Reproduce the lines of the items below verbatim, starting at the line that contains "candidate $\leftarrow$ Mutate(input)" and ending at the line that contains "Verify workflows assigned", with both of those lines included.

[[ RECORD EXCERPTS, beginning ]]

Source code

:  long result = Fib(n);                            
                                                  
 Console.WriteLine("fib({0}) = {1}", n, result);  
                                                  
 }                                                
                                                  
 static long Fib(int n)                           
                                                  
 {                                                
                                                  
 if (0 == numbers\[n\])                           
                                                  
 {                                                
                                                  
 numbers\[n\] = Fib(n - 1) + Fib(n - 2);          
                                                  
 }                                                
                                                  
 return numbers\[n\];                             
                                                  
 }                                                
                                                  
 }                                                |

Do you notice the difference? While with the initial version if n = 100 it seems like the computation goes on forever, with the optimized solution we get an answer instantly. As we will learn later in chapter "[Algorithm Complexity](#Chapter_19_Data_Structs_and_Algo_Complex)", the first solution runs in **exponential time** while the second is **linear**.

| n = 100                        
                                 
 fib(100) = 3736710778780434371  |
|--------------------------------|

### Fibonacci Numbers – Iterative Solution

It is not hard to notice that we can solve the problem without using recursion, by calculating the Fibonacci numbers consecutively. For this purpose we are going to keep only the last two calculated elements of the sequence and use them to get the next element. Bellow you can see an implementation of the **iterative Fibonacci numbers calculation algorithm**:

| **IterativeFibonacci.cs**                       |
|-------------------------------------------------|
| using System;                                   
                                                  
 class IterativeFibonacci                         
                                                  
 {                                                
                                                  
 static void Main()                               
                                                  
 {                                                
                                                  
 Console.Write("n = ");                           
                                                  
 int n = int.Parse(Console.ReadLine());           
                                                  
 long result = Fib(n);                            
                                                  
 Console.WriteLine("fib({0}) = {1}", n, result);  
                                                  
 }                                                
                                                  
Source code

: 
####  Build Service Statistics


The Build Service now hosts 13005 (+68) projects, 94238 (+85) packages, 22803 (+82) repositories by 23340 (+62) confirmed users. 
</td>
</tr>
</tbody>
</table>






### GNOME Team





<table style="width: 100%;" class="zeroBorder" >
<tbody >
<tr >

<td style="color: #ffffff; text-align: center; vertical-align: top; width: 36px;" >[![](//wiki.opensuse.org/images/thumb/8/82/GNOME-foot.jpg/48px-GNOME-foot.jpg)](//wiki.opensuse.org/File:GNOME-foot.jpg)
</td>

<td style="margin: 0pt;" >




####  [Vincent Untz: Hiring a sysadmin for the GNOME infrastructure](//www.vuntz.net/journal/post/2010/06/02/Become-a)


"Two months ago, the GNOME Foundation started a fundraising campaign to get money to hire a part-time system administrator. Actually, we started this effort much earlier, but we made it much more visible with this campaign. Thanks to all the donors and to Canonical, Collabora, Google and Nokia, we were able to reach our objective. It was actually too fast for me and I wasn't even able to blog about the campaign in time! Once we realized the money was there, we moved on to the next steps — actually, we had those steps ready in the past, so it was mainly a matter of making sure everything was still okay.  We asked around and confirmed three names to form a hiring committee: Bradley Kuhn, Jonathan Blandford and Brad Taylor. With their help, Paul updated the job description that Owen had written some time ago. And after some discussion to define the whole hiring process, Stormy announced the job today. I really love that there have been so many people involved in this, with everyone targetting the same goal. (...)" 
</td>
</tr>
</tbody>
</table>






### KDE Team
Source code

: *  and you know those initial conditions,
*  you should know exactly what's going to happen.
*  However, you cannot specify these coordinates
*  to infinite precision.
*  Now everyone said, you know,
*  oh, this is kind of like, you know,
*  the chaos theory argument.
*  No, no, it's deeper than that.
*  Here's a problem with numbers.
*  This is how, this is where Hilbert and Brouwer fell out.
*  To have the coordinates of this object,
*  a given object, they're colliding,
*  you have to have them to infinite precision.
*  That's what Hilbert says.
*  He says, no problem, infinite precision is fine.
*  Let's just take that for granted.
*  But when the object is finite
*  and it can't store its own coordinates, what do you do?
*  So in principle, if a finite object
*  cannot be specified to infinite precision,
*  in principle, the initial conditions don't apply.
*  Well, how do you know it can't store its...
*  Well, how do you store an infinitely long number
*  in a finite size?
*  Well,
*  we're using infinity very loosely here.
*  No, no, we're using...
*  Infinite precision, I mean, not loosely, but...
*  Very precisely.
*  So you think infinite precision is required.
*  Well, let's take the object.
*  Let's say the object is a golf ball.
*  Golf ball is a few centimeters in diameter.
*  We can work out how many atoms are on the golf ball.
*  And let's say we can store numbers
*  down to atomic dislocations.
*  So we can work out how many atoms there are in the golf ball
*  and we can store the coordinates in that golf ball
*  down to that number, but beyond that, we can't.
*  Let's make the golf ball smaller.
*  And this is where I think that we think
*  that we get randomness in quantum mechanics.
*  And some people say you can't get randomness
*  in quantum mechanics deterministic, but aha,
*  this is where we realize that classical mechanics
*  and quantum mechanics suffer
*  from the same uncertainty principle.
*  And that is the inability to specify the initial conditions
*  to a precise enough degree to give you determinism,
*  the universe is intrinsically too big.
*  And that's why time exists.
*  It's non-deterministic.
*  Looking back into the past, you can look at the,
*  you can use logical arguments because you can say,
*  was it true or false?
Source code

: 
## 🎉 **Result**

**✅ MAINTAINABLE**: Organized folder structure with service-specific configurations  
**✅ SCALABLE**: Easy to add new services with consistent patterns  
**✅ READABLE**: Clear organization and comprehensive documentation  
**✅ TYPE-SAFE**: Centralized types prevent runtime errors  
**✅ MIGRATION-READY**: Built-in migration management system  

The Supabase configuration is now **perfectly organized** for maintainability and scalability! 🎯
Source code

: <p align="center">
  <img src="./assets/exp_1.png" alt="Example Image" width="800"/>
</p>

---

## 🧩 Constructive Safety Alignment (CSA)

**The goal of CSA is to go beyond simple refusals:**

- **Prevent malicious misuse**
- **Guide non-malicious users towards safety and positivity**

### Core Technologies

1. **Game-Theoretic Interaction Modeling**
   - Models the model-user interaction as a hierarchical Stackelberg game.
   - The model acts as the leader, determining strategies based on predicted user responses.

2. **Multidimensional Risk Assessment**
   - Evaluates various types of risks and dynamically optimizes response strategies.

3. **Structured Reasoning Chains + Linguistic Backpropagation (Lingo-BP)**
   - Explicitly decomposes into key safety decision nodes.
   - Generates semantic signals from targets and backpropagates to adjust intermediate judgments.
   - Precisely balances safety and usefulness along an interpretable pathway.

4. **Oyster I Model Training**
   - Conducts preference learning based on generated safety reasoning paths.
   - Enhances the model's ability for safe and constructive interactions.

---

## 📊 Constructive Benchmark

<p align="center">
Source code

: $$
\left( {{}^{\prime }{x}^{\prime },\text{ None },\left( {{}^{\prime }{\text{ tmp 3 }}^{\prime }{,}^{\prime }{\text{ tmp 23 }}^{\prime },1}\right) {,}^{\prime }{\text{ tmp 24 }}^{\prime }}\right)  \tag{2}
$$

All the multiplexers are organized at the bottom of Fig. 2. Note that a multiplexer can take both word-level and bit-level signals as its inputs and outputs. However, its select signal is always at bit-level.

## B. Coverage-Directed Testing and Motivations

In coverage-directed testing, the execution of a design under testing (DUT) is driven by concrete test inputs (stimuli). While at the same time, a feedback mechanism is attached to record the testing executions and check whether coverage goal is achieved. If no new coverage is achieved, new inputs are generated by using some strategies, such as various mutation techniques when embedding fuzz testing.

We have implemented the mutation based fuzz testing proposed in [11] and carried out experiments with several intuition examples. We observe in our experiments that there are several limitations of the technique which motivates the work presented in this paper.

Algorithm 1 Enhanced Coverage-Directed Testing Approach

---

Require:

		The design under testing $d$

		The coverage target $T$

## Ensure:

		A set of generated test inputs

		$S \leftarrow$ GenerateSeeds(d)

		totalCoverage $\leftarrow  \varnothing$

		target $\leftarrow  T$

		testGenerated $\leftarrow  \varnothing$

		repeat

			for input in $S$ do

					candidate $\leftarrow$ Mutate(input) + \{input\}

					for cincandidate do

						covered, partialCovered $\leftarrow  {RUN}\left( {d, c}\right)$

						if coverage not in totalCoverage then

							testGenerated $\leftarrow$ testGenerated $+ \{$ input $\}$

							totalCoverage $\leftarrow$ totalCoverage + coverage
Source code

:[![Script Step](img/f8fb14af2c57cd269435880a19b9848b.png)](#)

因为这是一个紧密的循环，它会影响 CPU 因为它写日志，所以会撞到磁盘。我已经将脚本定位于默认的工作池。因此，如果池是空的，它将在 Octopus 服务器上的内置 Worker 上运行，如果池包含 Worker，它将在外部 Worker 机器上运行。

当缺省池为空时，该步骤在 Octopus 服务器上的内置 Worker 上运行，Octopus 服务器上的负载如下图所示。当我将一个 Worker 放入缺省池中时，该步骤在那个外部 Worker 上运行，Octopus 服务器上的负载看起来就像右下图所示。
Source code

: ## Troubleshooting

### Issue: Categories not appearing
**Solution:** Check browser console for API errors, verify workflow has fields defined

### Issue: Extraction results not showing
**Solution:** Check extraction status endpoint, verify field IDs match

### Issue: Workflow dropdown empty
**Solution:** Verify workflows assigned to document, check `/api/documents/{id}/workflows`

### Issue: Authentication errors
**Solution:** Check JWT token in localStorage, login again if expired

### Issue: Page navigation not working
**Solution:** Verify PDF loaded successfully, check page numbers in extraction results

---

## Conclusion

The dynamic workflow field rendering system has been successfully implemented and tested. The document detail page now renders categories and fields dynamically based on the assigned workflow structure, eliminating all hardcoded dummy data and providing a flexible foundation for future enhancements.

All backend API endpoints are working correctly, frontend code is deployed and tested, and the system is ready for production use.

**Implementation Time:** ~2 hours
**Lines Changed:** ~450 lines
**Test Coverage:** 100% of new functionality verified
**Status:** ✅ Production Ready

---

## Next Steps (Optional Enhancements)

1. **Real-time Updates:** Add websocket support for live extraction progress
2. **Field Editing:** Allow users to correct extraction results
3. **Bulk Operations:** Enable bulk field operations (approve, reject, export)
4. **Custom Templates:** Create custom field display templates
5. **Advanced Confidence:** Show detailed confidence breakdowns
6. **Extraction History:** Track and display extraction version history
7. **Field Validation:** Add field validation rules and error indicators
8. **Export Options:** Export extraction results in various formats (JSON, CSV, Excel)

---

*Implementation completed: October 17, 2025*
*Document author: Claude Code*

[[ RECORD EXCERPTS, end ]]

▶ **ANSWER SPACE**
					candidate $\leftarrow$ Mutate(input) + \{input\}

					for cincandidate do

						covered, partialCovered $\leftarrow  {RUN}\left( {d, c}\right)$

						if coverage not in totalCoverage then

							testGenerated $\leftarrow$ testGenerated $+ \{$ input $\}$

							totalCoverage $\leftarrow$ totalCoverage + coverage
Source code

:[![Script Step](img/f8fb14af2c57cd269435880a19b9848b.png)](#)

因为这是一个紧密的循环，它会影响 CPU 因为它写日志，所以会撞到磁盘。我已经将脚本定位于默认的工作池。因此，如果池是空的，它将在 Octopus 服务器上的内置 Worker 上运行，如果池包含 Worker，它将在外部 Worker 机器上运行。

当缺省池为空时，该步骤在 Octopus 服务器上的内置 Worker 上运行，Octopus 服务器上的负载如下图所示。当我将一个 Worker 放入缺省池中时，该步骤在那个外部 Worker 上运行，Octopus 服务器上的负载看起来就像右下图所示。
Source code

: ## Troubleshooting

### Issue: Categories not appearing
**Solution:** Check browser console for API errors, verify workflow has fields defined

### Issue: Extraction results not showing
**Solution:** Check extraction status endpoint, verify field IDs match

### Issue: Workflow dropdown empty
**Solution:** Verify workflows assigned to document, check `/api/documents/{id}/workflows`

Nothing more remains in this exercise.